The Albanese government has chosen a former immigration and workplace relations minister under the Rudd and Gillard governments as Australia’s first anti-slavery commissioner.
Former Western Australian Senator Chris Evans will begin his five-year term in December, Attorney-General Mark Dreyfus has announced.
“Modern slavery deprives victims of their dignity, fundamental rights, and freedoms,” Dreyfus said when announcing the decision.
“It encompasses a range of exploitative practices, including human trafficking and slavery-like practices such as forced marriage, forced labour, deceptive recruiting, and debt bondage.”
Evans is also the former CEO of the Global Freedom Network, the faith-based arm of the international human rights group Walk Free, which aims to eradicate modern slavery.
Walk Free’s Global Slavery Index puts the national figure 41,000, which works out to 1.6 people per thousand.
However, Australia also receives the second-highest rating, 67 percent, for prevention efforts, equal with the Netherlands and just one behind the United Kingdom.
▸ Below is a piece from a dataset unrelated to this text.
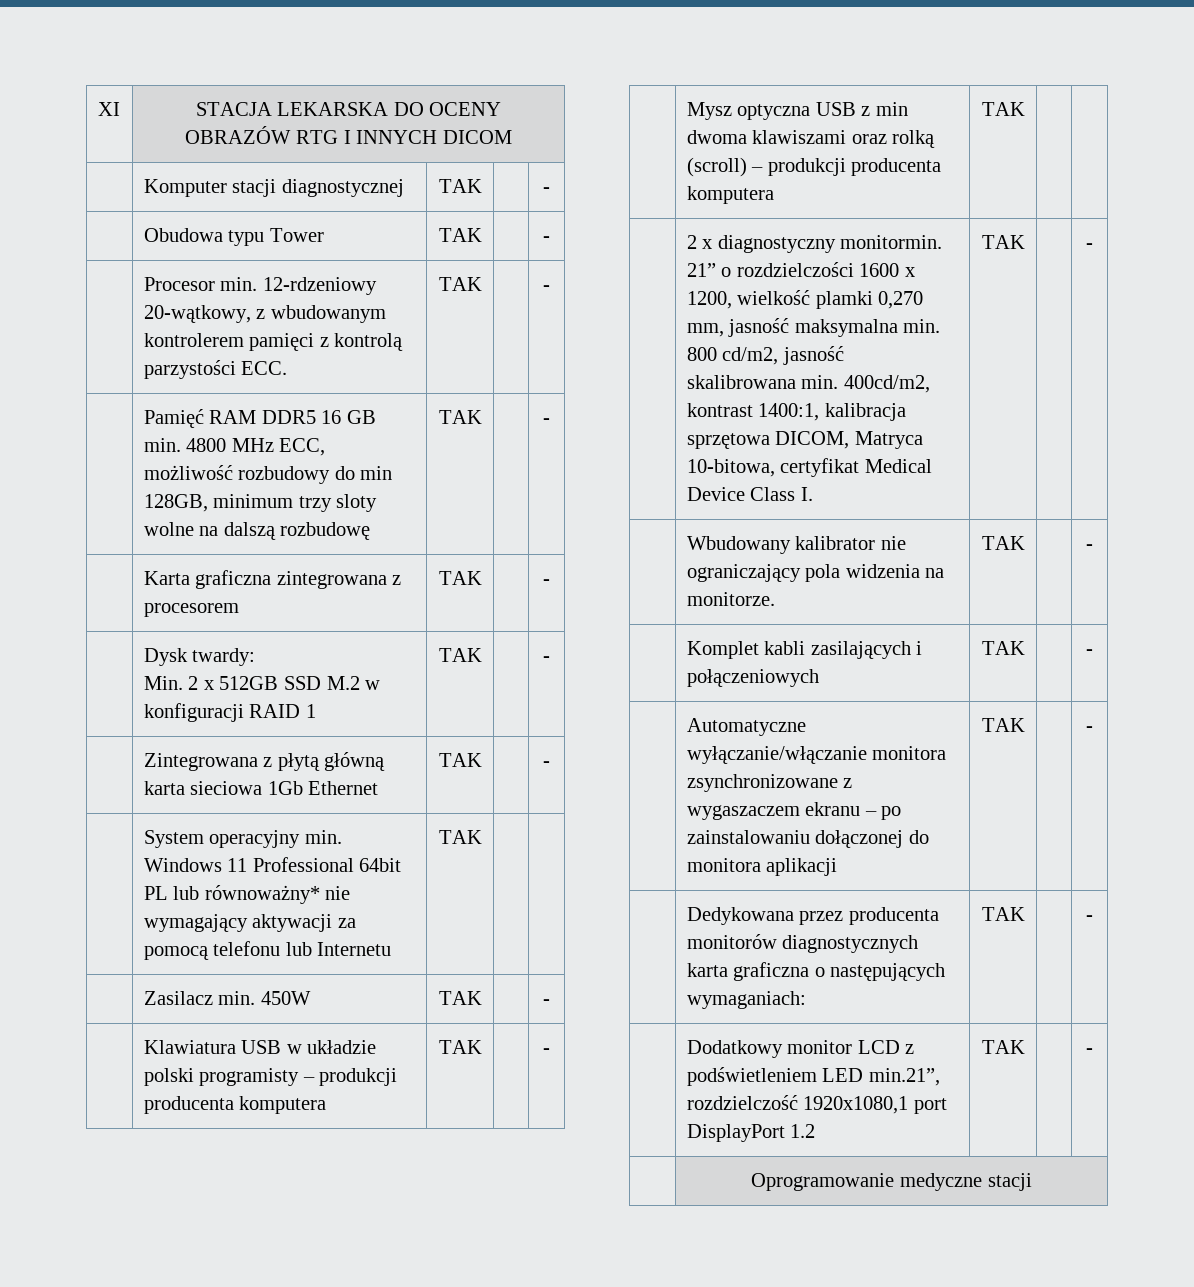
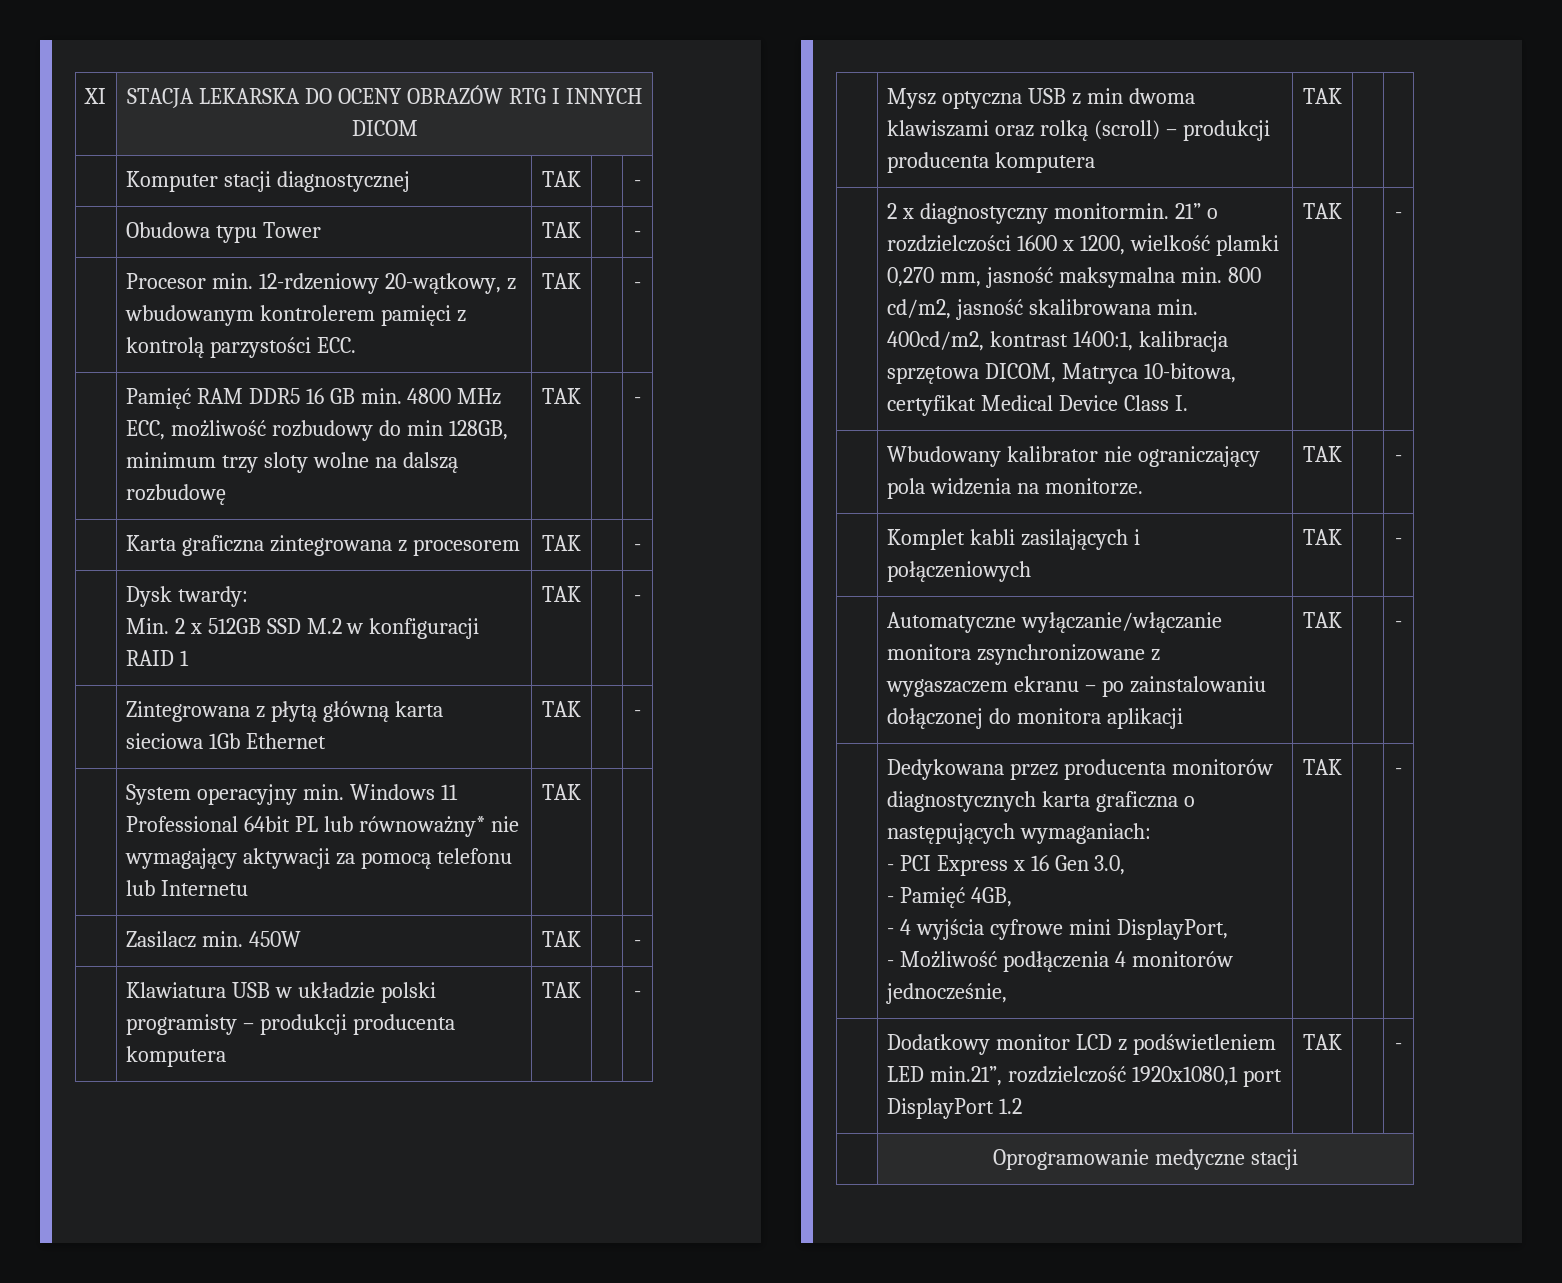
(806, 1000) none -> [886,855,1126,876] [886,887,1012,908] [886,919,1228,940] [886,951,1233,972] [885,983,1007,1004] // - PCI Express x 16 Gen 3.0, // - Pamięć 4GB, // - 4 wyjścia cyfrowe mini DisplayPort, // - Możliwość podłączenia 4 monitorów jednocześnie,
The organisation particularly praises the Modern Slavery Act, passed in 2018, which requires companies that have a consolidated revenue of over $100 million ($67 million) a year to report on the actions they are taking to respond to modern slavery.
Evans will focus on how the Act is being implemented and whether Australia can further improve its response to modern slavery practices such as human trafficking, forced labour, forced marriages, deceptive recruiting, and debt bondage.
“The Anti-Slavery Commissioner will further strengthen the work undertaken across government, business, and civil society to prevent and respond to modern slavery by supporting victims and survivors, raising community awareness, and helping business address the risk of modern slavery practices in their operations and supply chains,” Dreyfus said.
The government committed $8 million over four years in the 2023/24 budget to support the work.
Walk Free says the largest estimated numbers of people in modern slavery are found in India, China, North Korea, Pakistan, Russia, Indonesia, Nigeria, Turkey, Bangladesh, and the United States.
“Collectively, these countries account for nearly two in every three people living in modern slavery and over half the world’s population,” it says. “Notably, six are G20 nations: India, China, Russia, Indonesia, Türkiye, and the U.S.”
It also warns that the growth of demand for renewable energy technologies to tackle the climate crisis has led to further risks of exploitation, “with evidence of state-imposed forced labour of Uyghurs and other Turkic and Muslim majority groups in China occurring in the supply chains of solar panels and other renewable technologies.”